A historical challenge in oceanography has been a limited amount of observational data. The ocean is effectively opaque to electro-magnetic radiation and in-situ measurements usually require very expensive ship based observations. Recently, there has been a significant increase in data richness as new initiatives such as cabled ocean observatories and autonomous sensor platforms are deployed. Programs such Ocean Networks Canada and the Ocean Observatory Initiative in the U.S. are beginning to produce unprecedented amounts of oceanographic data at very high resolutions. I am pursuing new techniques and technologies to perform data driven discovery with large, varied oceanographic datasets.

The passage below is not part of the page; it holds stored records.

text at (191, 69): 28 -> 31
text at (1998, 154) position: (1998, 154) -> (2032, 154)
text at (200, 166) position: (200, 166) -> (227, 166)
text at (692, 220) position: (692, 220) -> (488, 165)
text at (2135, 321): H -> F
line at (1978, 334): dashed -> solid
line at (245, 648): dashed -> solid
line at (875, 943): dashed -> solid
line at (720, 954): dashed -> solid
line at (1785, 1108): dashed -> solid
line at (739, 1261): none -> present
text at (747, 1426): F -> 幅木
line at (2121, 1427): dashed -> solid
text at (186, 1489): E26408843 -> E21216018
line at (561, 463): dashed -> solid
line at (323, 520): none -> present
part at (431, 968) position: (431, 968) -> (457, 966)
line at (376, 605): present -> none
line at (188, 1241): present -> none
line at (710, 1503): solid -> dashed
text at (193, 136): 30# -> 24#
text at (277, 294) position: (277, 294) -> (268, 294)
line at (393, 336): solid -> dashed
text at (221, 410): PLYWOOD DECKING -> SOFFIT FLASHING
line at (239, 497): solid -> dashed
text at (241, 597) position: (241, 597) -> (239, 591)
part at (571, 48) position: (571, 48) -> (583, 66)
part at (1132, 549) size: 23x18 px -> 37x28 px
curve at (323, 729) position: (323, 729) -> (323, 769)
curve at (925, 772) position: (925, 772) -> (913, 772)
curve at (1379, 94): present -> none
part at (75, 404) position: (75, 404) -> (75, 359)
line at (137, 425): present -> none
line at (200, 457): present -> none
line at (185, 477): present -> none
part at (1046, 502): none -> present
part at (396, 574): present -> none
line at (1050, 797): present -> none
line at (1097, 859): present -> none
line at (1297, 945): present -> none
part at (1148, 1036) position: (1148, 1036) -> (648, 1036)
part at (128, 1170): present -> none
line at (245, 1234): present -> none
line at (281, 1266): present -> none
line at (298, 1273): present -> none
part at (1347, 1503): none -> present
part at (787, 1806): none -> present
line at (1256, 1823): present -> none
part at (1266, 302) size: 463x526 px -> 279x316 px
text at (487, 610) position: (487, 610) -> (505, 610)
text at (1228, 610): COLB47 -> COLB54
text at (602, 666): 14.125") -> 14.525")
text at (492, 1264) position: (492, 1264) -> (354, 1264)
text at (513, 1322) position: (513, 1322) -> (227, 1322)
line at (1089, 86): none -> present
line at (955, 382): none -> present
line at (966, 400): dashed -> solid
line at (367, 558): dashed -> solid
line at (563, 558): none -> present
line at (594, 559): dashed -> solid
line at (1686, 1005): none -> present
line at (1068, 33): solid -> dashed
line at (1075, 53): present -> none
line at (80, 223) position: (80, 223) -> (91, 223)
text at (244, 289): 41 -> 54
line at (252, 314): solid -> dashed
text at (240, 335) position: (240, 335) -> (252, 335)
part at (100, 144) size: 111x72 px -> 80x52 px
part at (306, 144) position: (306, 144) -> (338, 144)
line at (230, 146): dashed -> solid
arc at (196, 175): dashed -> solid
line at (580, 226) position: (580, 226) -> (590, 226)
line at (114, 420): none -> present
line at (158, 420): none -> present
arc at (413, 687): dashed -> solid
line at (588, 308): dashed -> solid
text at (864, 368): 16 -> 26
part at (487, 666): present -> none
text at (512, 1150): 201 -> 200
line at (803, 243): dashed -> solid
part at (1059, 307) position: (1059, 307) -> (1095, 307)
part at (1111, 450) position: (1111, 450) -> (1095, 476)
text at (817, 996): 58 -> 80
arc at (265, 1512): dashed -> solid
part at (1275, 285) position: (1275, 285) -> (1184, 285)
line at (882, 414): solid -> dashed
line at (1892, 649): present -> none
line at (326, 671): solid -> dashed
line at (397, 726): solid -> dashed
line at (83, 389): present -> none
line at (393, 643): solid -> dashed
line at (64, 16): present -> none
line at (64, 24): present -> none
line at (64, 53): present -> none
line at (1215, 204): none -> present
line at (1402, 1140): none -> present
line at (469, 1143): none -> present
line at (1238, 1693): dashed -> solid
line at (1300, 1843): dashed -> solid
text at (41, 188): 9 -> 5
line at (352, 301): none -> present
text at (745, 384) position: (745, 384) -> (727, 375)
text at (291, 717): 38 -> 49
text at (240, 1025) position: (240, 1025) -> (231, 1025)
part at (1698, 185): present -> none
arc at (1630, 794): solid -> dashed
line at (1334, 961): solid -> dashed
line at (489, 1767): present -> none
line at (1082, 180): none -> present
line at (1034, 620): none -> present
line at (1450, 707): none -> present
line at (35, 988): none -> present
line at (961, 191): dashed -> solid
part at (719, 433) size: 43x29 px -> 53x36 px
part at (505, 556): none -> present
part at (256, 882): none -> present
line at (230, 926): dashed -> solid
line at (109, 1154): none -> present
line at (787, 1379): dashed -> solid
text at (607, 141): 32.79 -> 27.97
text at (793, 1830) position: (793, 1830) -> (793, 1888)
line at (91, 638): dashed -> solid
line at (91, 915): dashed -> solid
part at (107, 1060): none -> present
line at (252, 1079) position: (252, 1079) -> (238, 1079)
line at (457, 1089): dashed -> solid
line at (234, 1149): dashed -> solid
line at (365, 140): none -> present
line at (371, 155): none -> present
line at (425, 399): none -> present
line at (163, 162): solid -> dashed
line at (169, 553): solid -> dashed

My research program seeks to enable physical oceanographers to efficiently gain value from their large datasets obtained from both numerical models and observations. I am proposing to demonstrate the efficacy of these new data intensive methods with the goal of minimizing the time required in training graduate students and reducing the effort required by other researchers to make novel discoveries from oceanographic datasets. Importantly, the development of these new methods and software tools is not done in isolation. In practice, my research is necessarily collaborative which maximizes its overall impact.